Trilio uses Cinder snapshots for calculating full and incremental backups. For full backups, Trilio creates Cinder snapshots for all the volumes in the backup job. It then leaves these Cinder snapshots behind for calculating the incremental backup image during next backup. During an incremental backup operation it creates new Cinder snapshots, calculates the changed blocks between the new snapshots and the old snapshots that were left behind during full/previous backups. It then deletes the old snapshots but leaves the newly created snapshots behind. So, it is important that each tenant who is availing Trilio backup functionality has sufficient Cinder snapshot quotas to accommodate these additional snapshots. The guideline is to add 2 snapshots for every volume that is added to backups to volume snapshot quotas for that tenant. You may also increase the volume quotas for the tenant by the same amount because Trilio briefly creates a volume from snapshot to read data from the snapshot for backup purposes. During a restore process, Trilio creates additional instances and Cinder volumes. To accommodate restore operations, a tenant should have sufficient quota for Nova instances and Cinder volumes. Otherwise restore operations will result in failures.
AWS S3 object consistency model includes:
Read-after-write
Read-after-update
Read-after-delete
Each of them describes how an object will reach its consistent state after an object is created/updated or deleted. None of them provides strong consistency and there is a lag time for an object to reach the consistent state. Though Trilio employed mechanisms to work around the limitations of eventual consistency of AWS S3, when an object reach its consistency state is not deterministic. There is no official statement from AWS on how long it takes for an object to reach consistent state. However read-after-write has a shorter time to reach consistency compared to other IO patterns. Our solution is designed to maximize read-after-write IO pattern. The time in which an object reaches eventual consistency also depends on the AWS region. For example, aws-standard region does not have strong consistency model compared to us-east or us-west. We suggest to use these regions when creating s3 buckets for Trilio. Though read-after-update IO pattern is hard to avoid completely, we employed ample delays in accessing objects to accommodate larger durations for objects to get into consistent state. However in rare occasions, backups may still fail and need to restarted.

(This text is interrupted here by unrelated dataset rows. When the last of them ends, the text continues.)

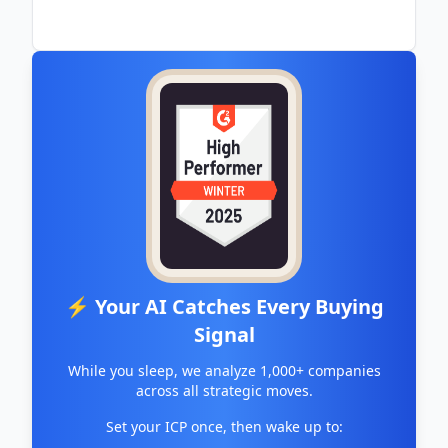
⚡ Your AI Catches Every Buying
Signal
While you sleep, we analyze 1,000+ companies
across all strategic moves.
Set your ICP once, then wake up to: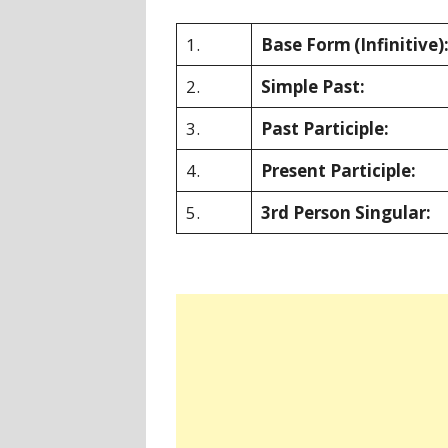
1.
Base Form
(Infinitive)
2.
Simple Past:
3.
Past Participle:
4.
Present Participle:
5.
3rd Person Singular: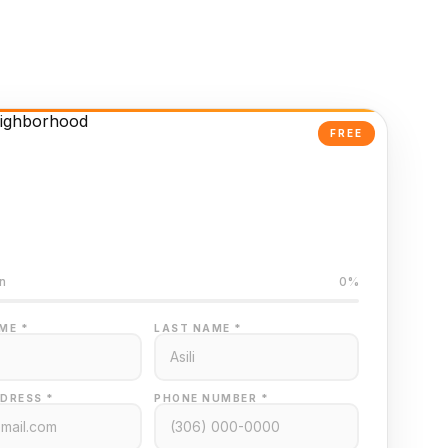
FREE
Powered Valuation
ed on Regina MLS data
n
0%
ME *
LAST NAME *
DRESS *
PHONE NUMBER *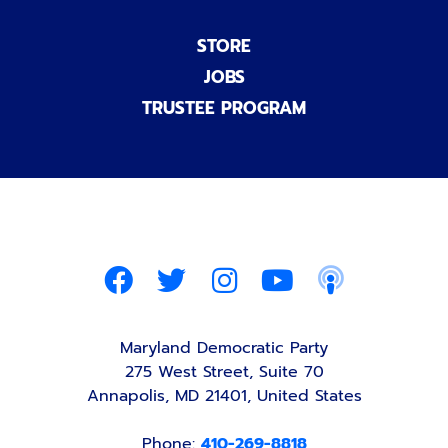
STORE
JOBS
TRUSTEE PROGRAM
Maryland Democratic Party
275 West Street, Suite 70
Annapolis, MD 21401, United States
Phone:
410-269-8818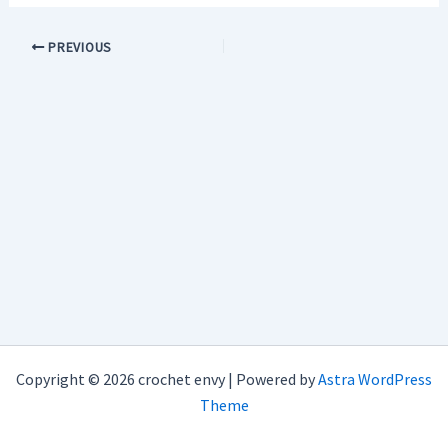
PREVIOUS
Copyright © 2026 crochet envy | Powered by
Astra WordPress
Theme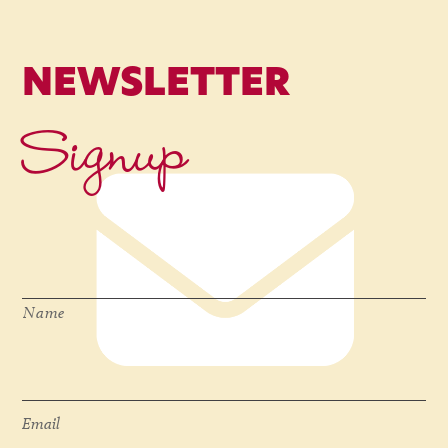
NEWSLETTER
Signup
Name
*
Name
Email
*
Email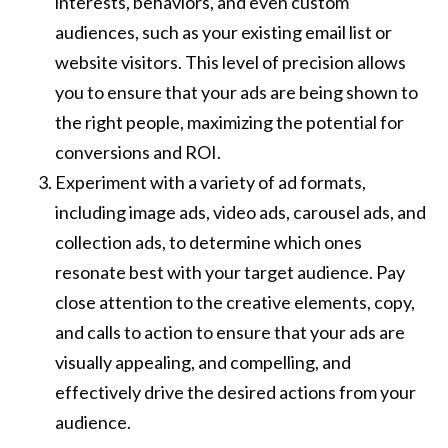
interests, behaviors, and even custom
audiences, such as your existing email list or
website visitors. This level of precision allows
you to ensure that your ads are being shown to
the right people, maximizing the potential for
conversions and ROI.
Experiment with a variety of ad formats,
including image ads, video ads, carousel ads, and
collection ads, to determine which ones
resonate best with your target audience. Pay
close attention to the creative elements, copy,
and calls to action to ensure that your ads are
visually appealing, and compelling, and
effectively drive the desired actions from your
audience.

Trilio can be deployed as a single node or a three node cluster. It is highly recommended that Trilio is deployed as three node cluster for fault tolerance and load balancing. Starting with 3.0 release, Trilio requires additional IP for cluster and is required for both single node and three node deployments. Cluster ip a.k.a virtual ip is used for managing cluster and is used to register Trilio service endpoint in the keystone sevice catalog.